The Woodstone
...
I nodded, "If I have any questions, will you guys be willing to help me out?" I looked at them with a questioning look.
"Sure." They both said. "We'll be happy to answer anything we can."
"And the main office's labor relations officer will be here next week for you."
"I've always believed in keeping as much as we can in house." I said to Mr. Martin. And scored my first point toward disarmament with the union.
Later in the office I got a stern lecture from Mr. Martin about how the union had been nothing but trouble and it was the home office's position that the hotel would be better without it.
"That's all well and fine. But walking into a new job and not even knowing the front desk's phone number, I don't need a strike or something right off the bat. I'm going to see next week if they will give me a month or so extension and try to work through this." I explained.
Finally he nodded. "That's reasonable. I've been listening to them cry for three months with them knowing I was just here temporarily. It hasn't been pleasant."
I wanted to change the subject. "Why didn't you take this post permanently?"
He seemed shocked by the question. But then he took a deep breath. "When I first came up here. I thought about it. I mean it's a gravy job all things considered. The place is booked solid for like eight weeks every year, three years ahead. Even a slow weeknight sees us at nearly fifty percent. The meeting rooms are reserved so much we have trouble finding a free room for our own functions. We even have the pool booked once a month. This place is a hit. It almost runs itself for the most part. A large part of the employees have been here forever, we have several second, and a couple of third generation employees." He gestured out the office window. "It's a beautiful place, they don't build them like this no more. You know that staircase is real solid Italian marble?"
"But..." I said for him as he coasted to a stop.
"But." He sighed deeply. "There is no way I can work in a building that has places in it that absolutely scare me to death."
I watched him shake his head.
"I didn't even show you the storage rooms in the second basement. Or the patio on the roof. I can't even go up there."
"They can't hurt you." I said.
"I know. But I can't even put the key in the lock. I go down that hallway and my hands start shaking so bad, I can't hold the keys."
"Why?"
He got real silent. "I might as well tell you." Mr. Martin sighed. "I had been here, I don't know, a couple three weeks. I went up there to check out a report of somebody messing around on the patio. I was still in denial about the... the ghosts up there. I went to the tenth floor and went to the doors to the patio. And found the door open. I walked out there expecting to find empty beer cans and cigarette butts." He stopped talking and looked out the window.

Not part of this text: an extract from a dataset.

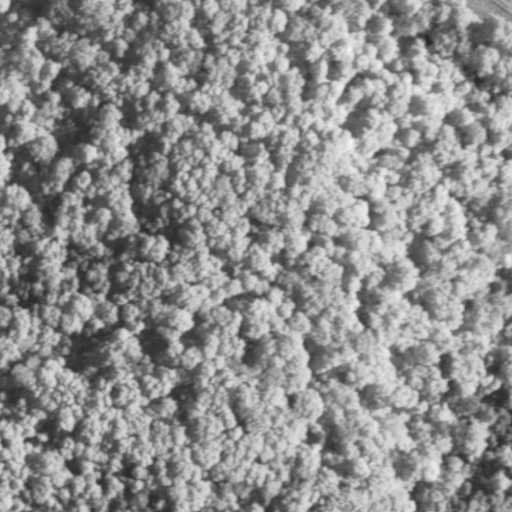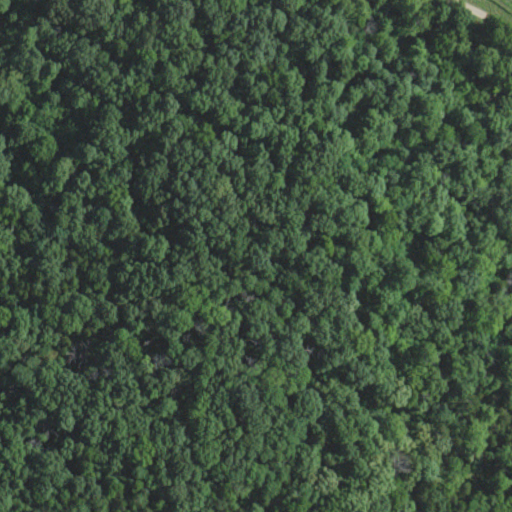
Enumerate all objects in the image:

"What was out there. Some busboy and a cocktail waitress?" I grinned.
"I wish it had been." He almost smiled. "Well, in for a penny... I walked out there, and ... I don't know how to say it. The first thing I noticed was the furniture was different. I looked around, and the bank building wasn't there. I could see the State Capitol building. I just stood there and blinked. Then I looked back at the building and saw Mr. Woodford walking toward me."
"The second owner of the building." I said recognizing the name from the plaque I had read under a picture in the lobby.
"Yeah. But he's been dead for about sixty years." He licked his lips. "It was him, cigar and all, he walked up to me and asked if the music was loud enough. I looked in the ball room window and saw an orchestra on the stage."
"What did you do then?" I felt like I was conducting an interview of a witness to a paranormal event. Then it hit me. I was.
"I froze. I mean I completely froze. Then Mr. Woodford said something else and everything was back to normal. I mean, back to today. The bank was back, and the furniture was like it is now, but I could still smell cigar smoke."
"Sympathetic temporal displacement. They took you back to the nineteen thirties or whenever through a psychic memory of the hotel. You were still here. Since you could smell the cigar smoke, Mr. Woodford and his friends came forward to see you."
"What did they do with the bank building?"
"You saw Indianapolis as they saw it then, that's all, it was actually still there."
"But every time I go up there, I smell cigar smoke."
"I think that's you're subconscious warning you to stay the hell away from the patio."
"And I listen to it. I haven't been near those doors since. And the other day with you and your wife was the first time I'd been on the tenth floor in a month."
I nodded.
"You don't think I'm crazy. I mean, you studied this stuff. Did that really happen?"
"I have no reason to say it didn't, and from just what I've seen so far. This place is really haunted. If not possessed."
"Possessed." He said slowly. His face was completely expressionless. He sighed, "I need to go for a walk. You want to look through the contract and see if you understand everything."
"Sure."
I didn't know it until three hours later. But Mr. Martin went to the manager's suite, packed his suitcase, dropped a note to forward his mail to St. Louis. And left.